He is in no hurry to see his son Magnus being crowned as the World champion.
“I never had great ambitions for him,” he tells The Hindu.
“When he began to play chess seriously, I wanted to see him become a Grandmaster.” Magnus became a GM in 2004.
“Yes, he got his title (GM) when he was really young, at 13, but whatever he has achieved since, I see it only as a bonus. No, I wasn’t overly thrilled when he became the World No.1 or the highest-rated player of all time.”
What about the World title?
“I won’t be disappointed if Magnus doesn’t get it here,” he says.
“You see, he was very keen to qualify for this World championship match with Viswanathan Anand.

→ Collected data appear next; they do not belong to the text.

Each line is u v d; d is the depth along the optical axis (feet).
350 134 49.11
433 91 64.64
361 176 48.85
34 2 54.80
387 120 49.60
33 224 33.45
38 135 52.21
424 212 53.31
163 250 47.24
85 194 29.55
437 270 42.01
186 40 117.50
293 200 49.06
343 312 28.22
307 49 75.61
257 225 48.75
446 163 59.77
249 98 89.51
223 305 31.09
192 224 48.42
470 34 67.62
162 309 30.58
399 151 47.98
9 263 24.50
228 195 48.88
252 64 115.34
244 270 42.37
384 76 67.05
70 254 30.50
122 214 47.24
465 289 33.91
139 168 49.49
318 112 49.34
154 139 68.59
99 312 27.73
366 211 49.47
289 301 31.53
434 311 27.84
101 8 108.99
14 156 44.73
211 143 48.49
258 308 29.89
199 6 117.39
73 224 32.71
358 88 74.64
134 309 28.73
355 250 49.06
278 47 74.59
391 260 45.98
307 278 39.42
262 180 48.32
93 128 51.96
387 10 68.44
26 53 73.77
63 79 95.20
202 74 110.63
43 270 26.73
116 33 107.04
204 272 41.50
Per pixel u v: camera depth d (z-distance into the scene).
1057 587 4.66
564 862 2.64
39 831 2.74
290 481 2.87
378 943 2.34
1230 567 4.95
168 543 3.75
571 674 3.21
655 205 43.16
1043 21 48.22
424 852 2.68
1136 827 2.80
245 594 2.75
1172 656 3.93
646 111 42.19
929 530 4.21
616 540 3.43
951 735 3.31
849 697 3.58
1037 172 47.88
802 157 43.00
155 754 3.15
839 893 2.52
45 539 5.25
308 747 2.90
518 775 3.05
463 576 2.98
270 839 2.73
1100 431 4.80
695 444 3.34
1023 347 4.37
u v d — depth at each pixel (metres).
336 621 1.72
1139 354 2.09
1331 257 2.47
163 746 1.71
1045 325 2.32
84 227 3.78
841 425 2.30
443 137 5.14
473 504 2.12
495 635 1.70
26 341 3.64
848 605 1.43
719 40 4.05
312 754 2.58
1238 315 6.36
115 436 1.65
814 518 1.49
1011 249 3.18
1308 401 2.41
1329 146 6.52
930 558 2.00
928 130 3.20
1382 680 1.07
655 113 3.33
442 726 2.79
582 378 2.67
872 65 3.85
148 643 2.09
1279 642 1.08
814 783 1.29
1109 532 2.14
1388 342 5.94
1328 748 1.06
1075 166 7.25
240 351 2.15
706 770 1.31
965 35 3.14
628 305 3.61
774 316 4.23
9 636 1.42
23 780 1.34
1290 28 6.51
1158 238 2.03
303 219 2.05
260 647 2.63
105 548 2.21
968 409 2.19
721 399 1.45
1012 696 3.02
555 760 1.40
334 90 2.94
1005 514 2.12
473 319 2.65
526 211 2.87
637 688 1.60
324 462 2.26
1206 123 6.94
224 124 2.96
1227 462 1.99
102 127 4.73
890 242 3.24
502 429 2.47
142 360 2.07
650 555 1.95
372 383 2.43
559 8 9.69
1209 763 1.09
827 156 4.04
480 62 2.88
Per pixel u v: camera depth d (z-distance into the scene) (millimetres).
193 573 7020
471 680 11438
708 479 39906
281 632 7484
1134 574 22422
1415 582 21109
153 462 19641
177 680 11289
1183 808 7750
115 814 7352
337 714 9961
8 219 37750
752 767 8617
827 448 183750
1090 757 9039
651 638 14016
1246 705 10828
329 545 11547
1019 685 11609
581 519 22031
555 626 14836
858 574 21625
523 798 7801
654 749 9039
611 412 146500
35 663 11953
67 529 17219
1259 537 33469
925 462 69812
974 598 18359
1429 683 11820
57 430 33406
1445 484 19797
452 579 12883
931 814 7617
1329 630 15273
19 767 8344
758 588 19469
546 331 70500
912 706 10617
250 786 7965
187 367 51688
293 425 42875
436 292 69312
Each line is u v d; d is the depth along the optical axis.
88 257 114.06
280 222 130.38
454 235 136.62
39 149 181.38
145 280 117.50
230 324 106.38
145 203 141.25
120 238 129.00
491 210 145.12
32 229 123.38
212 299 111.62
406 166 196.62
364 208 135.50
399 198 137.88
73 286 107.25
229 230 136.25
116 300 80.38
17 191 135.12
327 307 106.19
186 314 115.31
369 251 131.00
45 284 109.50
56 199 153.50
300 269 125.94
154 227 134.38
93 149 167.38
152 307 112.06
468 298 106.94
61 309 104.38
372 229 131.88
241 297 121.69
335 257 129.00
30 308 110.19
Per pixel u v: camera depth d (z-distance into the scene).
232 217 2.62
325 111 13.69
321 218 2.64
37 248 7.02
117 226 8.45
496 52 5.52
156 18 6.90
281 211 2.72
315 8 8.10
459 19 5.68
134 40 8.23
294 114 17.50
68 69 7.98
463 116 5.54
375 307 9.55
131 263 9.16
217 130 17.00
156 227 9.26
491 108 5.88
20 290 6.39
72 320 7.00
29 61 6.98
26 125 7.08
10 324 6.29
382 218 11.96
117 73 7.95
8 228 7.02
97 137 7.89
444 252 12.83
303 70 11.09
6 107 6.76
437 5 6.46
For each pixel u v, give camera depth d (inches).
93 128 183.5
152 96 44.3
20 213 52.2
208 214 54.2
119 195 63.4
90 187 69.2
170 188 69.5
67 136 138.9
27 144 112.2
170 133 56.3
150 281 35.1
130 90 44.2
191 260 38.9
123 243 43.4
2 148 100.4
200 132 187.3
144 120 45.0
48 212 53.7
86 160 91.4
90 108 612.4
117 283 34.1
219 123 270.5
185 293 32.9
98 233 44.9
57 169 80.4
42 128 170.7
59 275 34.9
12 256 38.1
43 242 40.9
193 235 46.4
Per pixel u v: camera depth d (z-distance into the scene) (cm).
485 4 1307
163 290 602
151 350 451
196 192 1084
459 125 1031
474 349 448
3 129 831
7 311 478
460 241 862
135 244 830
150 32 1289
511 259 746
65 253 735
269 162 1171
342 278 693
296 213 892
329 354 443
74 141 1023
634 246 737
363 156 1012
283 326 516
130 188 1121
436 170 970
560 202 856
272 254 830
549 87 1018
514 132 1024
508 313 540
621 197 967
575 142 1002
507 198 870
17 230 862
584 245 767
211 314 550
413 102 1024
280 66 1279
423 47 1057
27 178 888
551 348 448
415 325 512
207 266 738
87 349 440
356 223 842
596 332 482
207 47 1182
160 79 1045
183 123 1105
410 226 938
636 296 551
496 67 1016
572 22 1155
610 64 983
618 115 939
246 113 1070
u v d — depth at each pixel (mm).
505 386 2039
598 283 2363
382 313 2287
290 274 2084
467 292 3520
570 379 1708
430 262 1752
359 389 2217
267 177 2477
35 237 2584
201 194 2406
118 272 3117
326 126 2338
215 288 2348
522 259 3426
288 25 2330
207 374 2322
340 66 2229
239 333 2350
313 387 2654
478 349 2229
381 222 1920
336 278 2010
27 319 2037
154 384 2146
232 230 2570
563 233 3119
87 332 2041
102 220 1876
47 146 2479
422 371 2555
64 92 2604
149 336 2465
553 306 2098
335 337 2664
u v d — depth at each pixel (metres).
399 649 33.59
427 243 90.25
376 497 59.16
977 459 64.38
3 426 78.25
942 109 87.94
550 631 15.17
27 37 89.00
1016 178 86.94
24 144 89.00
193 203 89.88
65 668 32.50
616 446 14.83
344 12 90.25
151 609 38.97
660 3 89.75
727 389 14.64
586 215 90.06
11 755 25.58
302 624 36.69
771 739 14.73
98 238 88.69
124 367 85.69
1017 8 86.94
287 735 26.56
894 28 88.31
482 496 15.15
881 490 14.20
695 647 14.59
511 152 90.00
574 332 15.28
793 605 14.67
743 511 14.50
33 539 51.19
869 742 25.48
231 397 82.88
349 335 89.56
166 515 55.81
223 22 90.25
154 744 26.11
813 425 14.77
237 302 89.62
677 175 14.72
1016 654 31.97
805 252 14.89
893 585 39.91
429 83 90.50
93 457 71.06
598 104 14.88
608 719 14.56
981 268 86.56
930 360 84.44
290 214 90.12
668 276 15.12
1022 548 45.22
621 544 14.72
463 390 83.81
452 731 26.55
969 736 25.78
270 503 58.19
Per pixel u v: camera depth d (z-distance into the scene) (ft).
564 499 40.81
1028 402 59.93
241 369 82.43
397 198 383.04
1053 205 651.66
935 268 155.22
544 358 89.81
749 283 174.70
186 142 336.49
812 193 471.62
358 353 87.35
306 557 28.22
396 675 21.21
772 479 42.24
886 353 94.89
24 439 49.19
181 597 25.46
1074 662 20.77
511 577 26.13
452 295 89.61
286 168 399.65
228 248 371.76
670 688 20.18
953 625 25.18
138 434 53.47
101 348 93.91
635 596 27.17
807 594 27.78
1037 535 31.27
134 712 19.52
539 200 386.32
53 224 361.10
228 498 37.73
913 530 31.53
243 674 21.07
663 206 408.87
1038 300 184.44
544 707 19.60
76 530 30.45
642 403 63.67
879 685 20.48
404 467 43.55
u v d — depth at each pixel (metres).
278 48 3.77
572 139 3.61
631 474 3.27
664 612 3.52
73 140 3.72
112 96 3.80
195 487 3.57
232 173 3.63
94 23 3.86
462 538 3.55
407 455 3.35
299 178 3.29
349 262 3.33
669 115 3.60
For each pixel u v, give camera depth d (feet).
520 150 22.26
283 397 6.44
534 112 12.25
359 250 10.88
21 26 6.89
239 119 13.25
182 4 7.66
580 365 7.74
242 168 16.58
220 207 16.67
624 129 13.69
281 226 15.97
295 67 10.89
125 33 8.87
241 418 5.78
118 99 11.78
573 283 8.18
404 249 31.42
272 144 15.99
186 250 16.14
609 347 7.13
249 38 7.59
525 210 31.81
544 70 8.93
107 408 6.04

He was very charged up for the London Candidates tournament (the qualifier for the World championship).
“Magnus felt he was ready now, as he wasn’t keen to be part of the previous cycle of World championships owing to a disagreement with some of the FIDE conditions.”
Though he taught Magnus chess when he was around five, his son hadn’t shown too much interest at the time.
“It was only when he turned eight that he showed some serious talent in the sport,” recalls Henrik.
“The first real indication that he was perhaps not like any other normal player came after a game against Anders Bekker Jensen, who was already an experienced player, at a tournament in Norway in 2000.
“After watching Magnus in that game, people back home started talking about him,” he said.
Now, the entire world is talking about him.
Henrik insists that Magnus has always been a normal kid. “He behaves like any other boy of his age,” he says.